• Provided text:
::::::::::
Also the designer from Mass Kobo told me if I use the 428, I have to plug the 4.4 to both 4.4 and 3.5 (for ground) of the WM1Z. Is it different with 424?


----------



## lithiumnk

Mimouille said:


> Also the designer from Mass Kobo told me if I use the 428, I have to plug the 4.4 to both 4.4 and 3.5 (for ground) of the WM1Z. Is it different with 424?


I guess the 4.4mm connector in WM1Z lacks ground.


----------



## lithiumnk

Mimouille said:


> Tell us more.


What do you want to know? Anything specific ....


----------



## Mimouille

lithiumnk said:


> What do you want to know? Anything specific ....


Well with what do you pair it in terms of source and headphones or IEMs, and what makes it so good in your opinion? Transparency? Power? Others ?


----------



## elton7033

lithiumnk said:


> I guess the 4.4mm connector in WM1Z lacks ground.


is ground important? do i need to edit a additional cable to the 3.5?


----------



## elton7033

Mimouille said:


> Also the designer from Mass Kobo told me if I use the 428, I have to plug the 4.4 to both 4.4 and 3.5 (for ground) of the WM1Z. Is it different with 424?


i am now asking him in facebook, but no reply yet


----------



## Mimouille

elton7033 said:


> i am now asking him in facebook, but no reply yet


----------



## Zhanming057 (Mar 2, 2019)

elton7033 said:


> i am now asking him in facebook, but no reply yet



You don't have to, but the additional grounding is helpful in controlling the not insignificant noise floor that these amps have. It's a problem with the 404, 424 and 428 - keep in mind that all three are effectively the same amp - and separating out the ground helps. On the 404 there is support for using the 3.5mm as a balanced ground with AK DAP's, it looks like the same option is available on the 424 with the WM1A/Z. I seem to also get some small soundstage benefits from using the 3.5mm connection on the 404 in addition to the 2.5mm TRRS.



Mimouille said:


> Well with what do you pair it in terms of source and headphones or IEMs, and what makes it so good in your opinion? Transparency? Power? Others ?
::::::::::
• Task statement:
Answer these about the forum thread above:
(a) According to the Mass Kobo designer, which connectors of the WM1Z must the 4.4 be plugged into when using the 428?
(b) What does lithiumnk guess the 4.4mm connector in the WM1Z lacks?
(c) Which three amps does Zhanming057 say are effectively the same amp?

• Dataset excerpts:
::::::::::
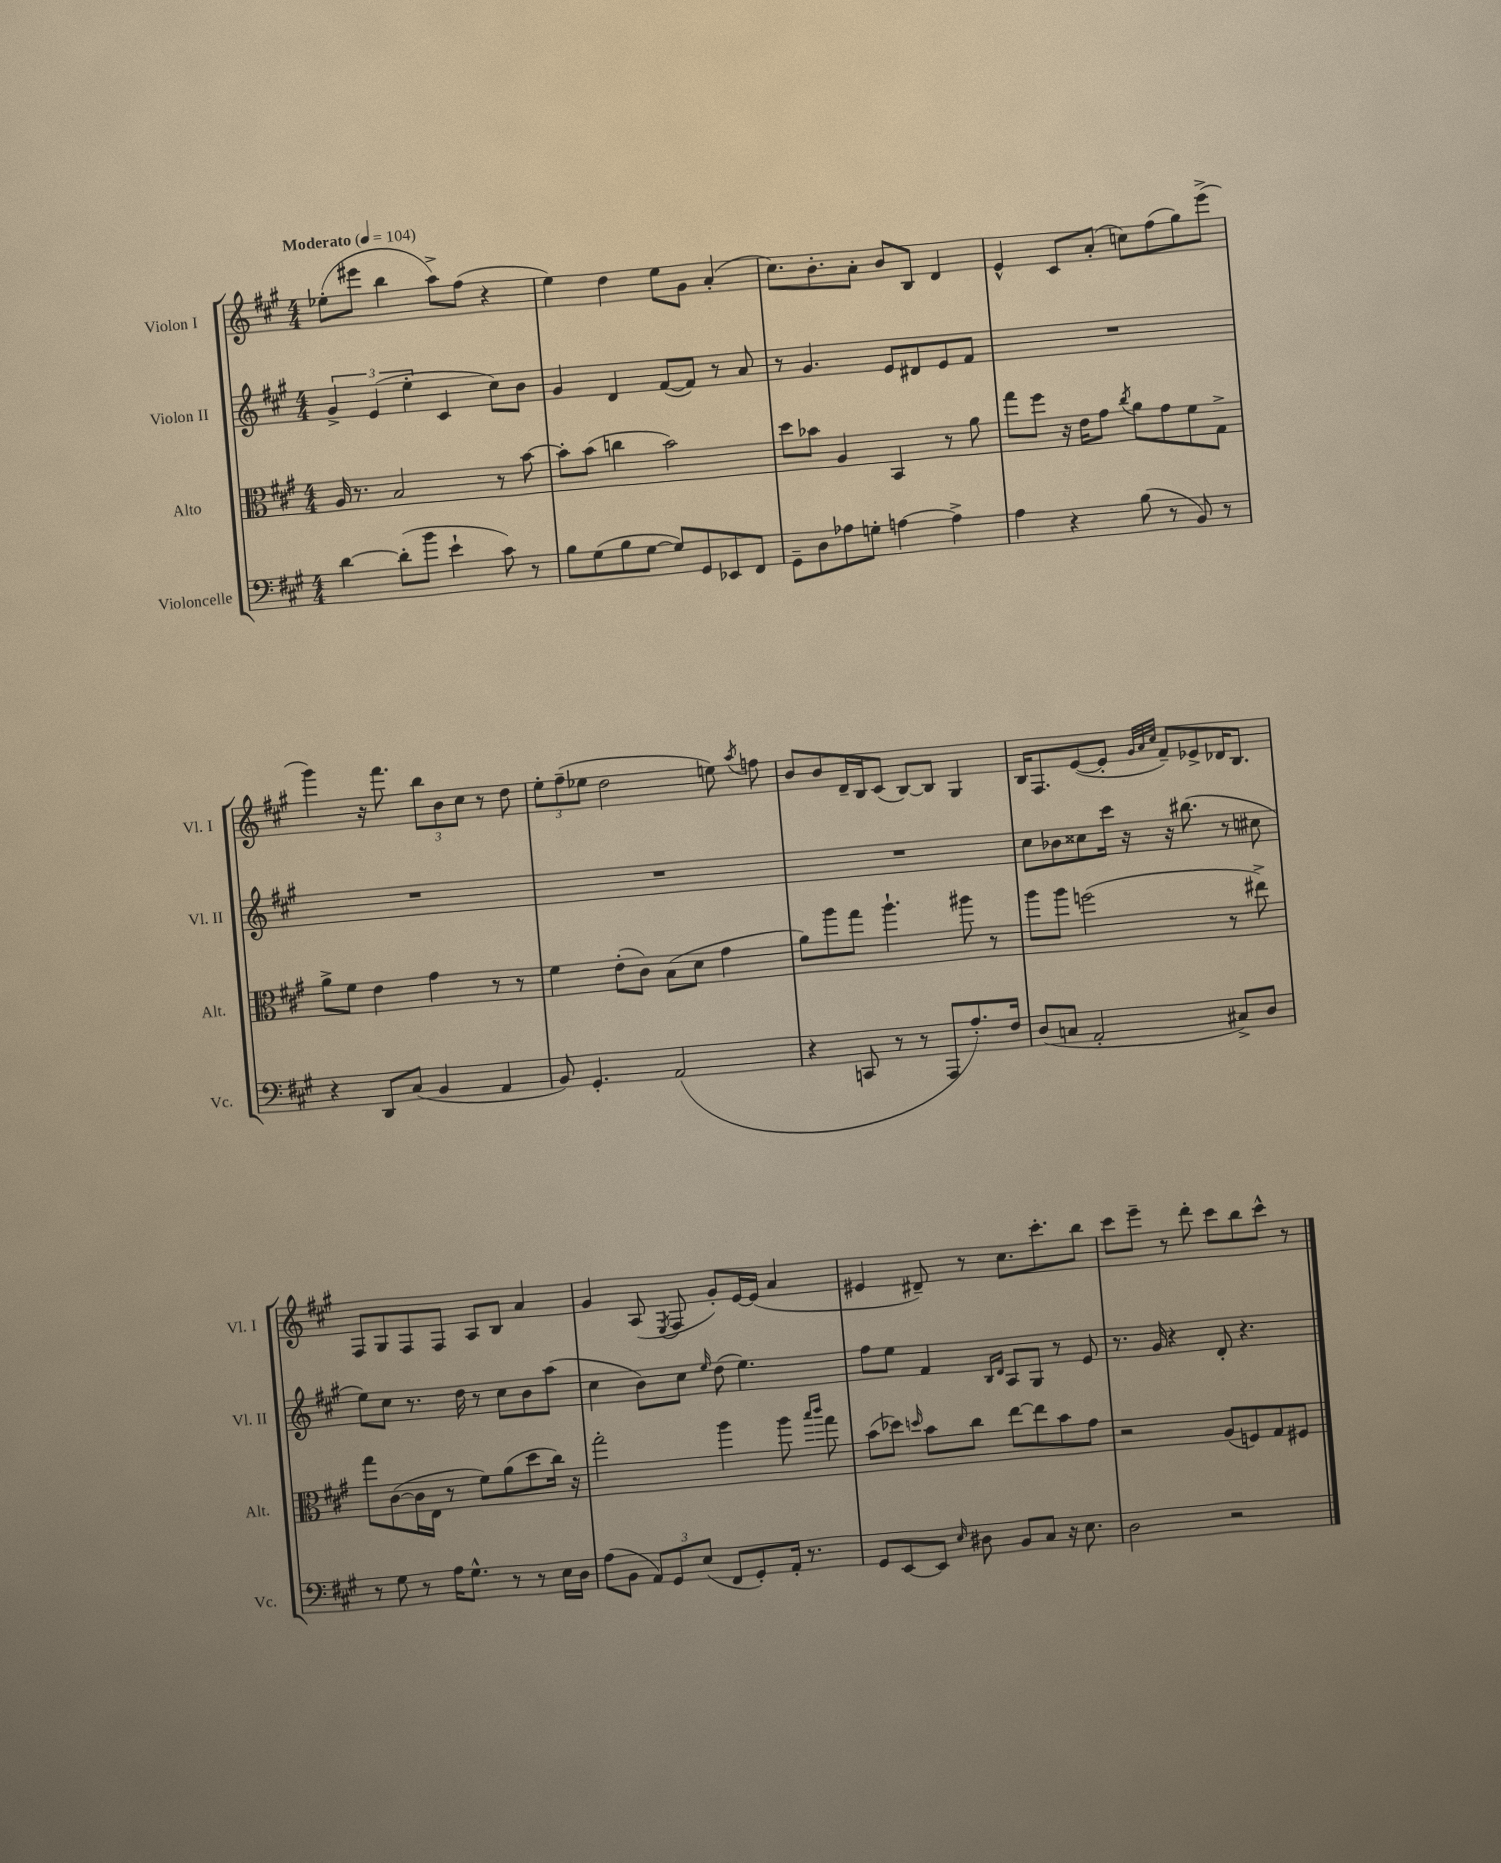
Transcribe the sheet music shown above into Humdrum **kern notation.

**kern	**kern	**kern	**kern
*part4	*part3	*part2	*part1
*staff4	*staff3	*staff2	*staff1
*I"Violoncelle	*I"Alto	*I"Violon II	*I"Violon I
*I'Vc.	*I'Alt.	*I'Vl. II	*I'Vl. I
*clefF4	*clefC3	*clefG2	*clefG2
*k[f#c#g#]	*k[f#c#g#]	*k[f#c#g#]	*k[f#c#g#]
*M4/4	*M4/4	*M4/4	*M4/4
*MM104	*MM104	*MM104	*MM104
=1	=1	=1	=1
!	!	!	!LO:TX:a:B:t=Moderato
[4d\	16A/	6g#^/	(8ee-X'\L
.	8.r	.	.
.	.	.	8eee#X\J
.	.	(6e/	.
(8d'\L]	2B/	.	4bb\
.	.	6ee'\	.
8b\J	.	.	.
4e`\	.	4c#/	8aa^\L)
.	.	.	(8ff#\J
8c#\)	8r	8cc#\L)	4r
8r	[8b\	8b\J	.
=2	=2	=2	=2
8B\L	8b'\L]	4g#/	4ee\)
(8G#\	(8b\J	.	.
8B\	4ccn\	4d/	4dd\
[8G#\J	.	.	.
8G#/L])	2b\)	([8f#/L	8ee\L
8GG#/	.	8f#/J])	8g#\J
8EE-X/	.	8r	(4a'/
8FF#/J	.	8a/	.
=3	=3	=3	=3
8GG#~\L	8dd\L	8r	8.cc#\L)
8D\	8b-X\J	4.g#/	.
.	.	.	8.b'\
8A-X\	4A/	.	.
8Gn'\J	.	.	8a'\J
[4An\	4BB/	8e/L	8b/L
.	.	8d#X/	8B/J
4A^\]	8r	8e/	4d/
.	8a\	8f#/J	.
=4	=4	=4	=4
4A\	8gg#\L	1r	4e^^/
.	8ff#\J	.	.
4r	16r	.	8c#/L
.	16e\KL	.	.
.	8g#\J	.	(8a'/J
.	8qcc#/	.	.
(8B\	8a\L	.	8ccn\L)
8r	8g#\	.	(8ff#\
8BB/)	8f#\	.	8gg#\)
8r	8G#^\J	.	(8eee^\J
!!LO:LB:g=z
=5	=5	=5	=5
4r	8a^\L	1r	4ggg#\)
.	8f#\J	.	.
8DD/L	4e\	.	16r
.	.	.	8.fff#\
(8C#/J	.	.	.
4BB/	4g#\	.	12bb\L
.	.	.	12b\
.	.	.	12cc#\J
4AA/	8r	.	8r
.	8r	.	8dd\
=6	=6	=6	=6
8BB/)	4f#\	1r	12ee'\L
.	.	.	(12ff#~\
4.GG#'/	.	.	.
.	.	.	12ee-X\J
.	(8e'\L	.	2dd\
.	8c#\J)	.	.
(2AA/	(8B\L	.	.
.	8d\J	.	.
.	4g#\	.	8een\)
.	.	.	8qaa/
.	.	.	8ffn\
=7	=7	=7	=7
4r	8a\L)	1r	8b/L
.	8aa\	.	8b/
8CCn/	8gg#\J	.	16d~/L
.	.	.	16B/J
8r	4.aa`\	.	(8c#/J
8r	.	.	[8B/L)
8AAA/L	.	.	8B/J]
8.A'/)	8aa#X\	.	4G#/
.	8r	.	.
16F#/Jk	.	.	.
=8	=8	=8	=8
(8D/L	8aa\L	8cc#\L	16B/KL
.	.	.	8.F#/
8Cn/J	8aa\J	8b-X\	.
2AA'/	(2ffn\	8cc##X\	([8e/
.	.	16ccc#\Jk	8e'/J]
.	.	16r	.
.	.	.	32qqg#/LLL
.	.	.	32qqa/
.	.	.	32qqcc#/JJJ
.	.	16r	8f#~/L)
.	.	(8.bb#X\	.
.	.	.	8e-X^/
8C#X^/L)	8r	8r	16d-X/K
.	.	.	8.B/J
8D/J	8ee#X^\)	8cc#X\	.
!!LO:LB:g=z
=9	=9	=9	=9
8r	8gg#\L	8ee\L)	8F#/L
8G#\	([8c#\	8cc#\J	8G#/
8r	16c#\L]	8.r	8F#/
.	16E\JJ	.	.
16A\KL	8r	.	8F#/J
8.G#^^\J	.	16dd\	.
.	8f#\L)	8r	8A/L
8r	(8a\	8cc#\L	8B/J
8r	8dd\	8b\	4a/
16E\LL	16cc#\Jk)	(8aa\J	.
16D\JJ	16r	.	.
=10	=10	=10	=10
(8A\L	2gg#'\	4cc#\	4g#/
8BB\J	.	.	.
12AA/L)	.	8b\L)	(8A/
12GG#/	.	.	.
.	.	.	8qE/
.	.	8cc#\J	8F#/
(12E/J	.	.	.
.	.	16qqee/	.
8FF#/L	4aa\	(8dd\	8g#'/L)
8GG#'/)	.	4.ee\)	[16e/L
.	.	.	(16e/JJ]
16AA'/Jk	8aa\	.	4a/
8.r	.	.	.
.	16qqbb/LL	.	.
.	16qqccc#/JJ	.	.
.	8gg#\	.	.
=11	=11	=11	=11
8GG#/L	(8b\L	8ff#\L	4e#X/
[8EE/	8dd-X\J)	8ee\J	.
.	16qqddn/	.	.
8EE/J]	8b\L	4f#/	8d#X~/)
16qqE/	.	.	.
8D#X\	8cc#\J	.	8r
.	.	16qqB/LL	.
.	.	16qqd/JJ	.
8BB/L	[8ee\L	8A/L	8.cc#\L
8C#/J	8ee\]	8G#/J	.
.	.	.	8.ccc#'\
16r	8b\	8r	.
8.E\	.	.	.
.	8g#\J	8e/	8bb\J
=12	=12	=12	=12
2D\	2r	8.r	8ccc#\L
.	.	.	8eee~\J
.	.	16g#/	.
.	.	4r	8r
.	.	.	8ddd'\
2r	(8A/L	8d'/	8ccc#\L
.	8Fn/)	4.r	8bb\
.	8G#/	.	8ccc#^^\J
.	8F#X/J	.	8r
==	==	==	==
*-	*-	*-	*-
::::::::::
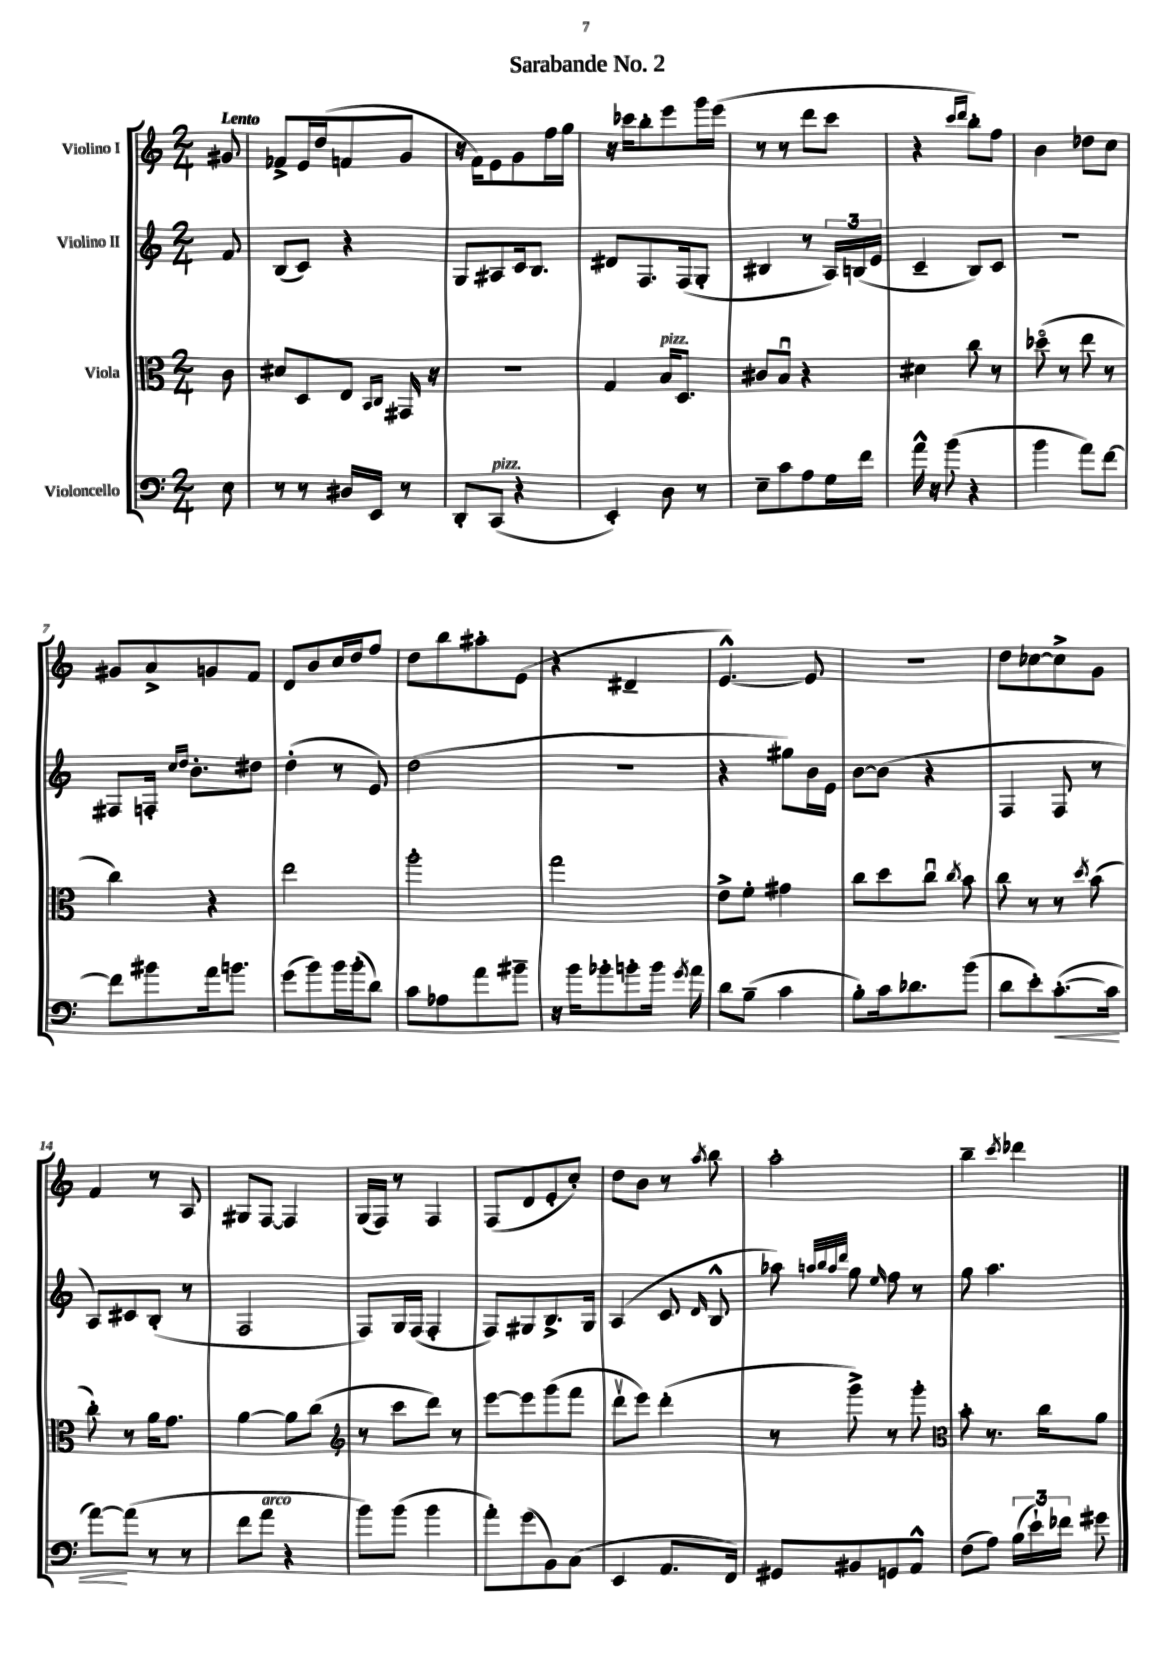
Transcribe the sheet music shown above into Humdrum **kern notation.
::::::::::
• Solved exercise:
(a) Both the 4.4 and the 3.5 (for ground).
(b) Ground.
(c) The 404, 424 and 428.